§ **WHAT TO WORK ON**:
From first line to last, give the records again word for word and omit the pictures.

Change detection outputs:

*** Block opens ***

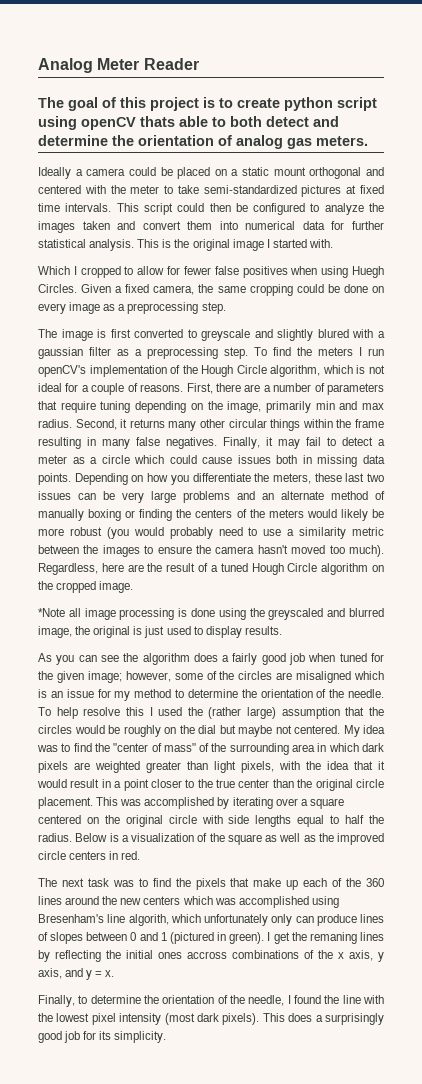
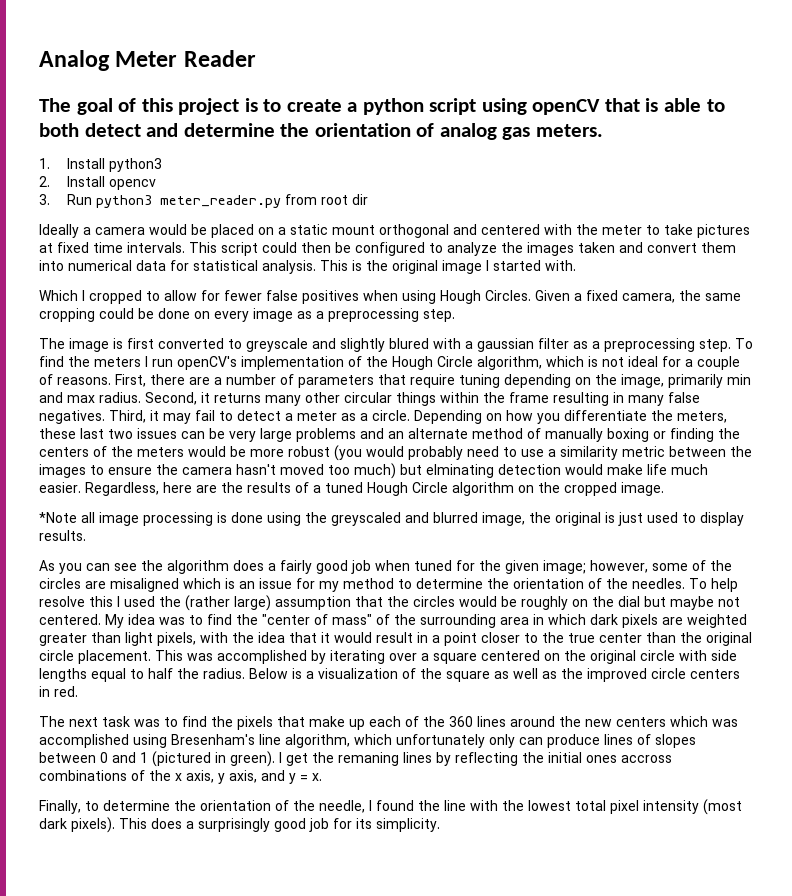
(280, 103) none -> [347,102,358,112] a
[140,116,175,127] thats -> [604,98,659,112] that is
(368, 141) none -> [39,158,162,172] [39,176,156,190] [39,194,368,208] // 1. Install python3 // 2. Install opencv // 3. Run python3 meter_reader.py from root dir
[128,167,156,176] could -> [149,224,187,235] would
[203,185,297,194] semi-standardized -> (693, 229) none
[351,221,384,230] further -> (189, 265) none
[351,266,384,278] Huegh -> [440,290,481,304] Hough
[223,437,260,449] Finally, -> [109,410,146,423] Third,
[101,455,385,467] [38,473,71,485] circle which could cause issues both in missing data points. -> [372,410,410,421] circle.
[340,509,368,521] likely -> (226, 451) none
[349,545,384,557] much). -> [354,463,708,479] [39,482,81,493] much) but elminating detection would make life much easier.
[166,563,196,572] result -> [247,482,291,493] results
[347,689,384,698] needle. -> [632,578,685,589] needles.
[128,914,169,926] algorith, -> [285,734,350,748] algorithm,
(90, 1017) none -> [575,800,606,811] total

*** Block closes ***

§ **EXERCISE SOLUTION**:
(280, 103) none -> [347,102,358,112] a
[140,116,175,127] thats -> [604,98,659,112] that is
(368, 141) none -> [39,158,162,172] [39,176,156,190] [39,194,368,208] // 1. Install python3 // 2. Install opencv // 3. Run python3 meter_reader.py from root dir
[128,167,156,176] could -> [149,224,187,235] would
[203,185,297,194] semi-standardized -> (693, 229) none
[351,221,384,230] further -> (189, 265) none
[351,266,384,278] Huegh -> [440,290,481,304] Hough
[223,437,260,449] Finally, -> [109,410,146,423] Third,
[101,455,385,467] [38,473,71,485] circle which could cause issues both in missing data points. -> [372,410,410,421] circle.
[340,509,368,521] likely -> (226, 451) none
[349,545,384,557] much). -> [354,463,708,479] [39,482,81,493] much) but elminating detection would make life much easier.
[166,563,196,572] result -> [247,482,291,493] results
[347,689,384,698] needle. -> [632,578,685,589] needles.
[128,914,169,926] algorith, -> [285,734,350,748] algorithm,
(90, 1017) none -> [575,800,606,811] total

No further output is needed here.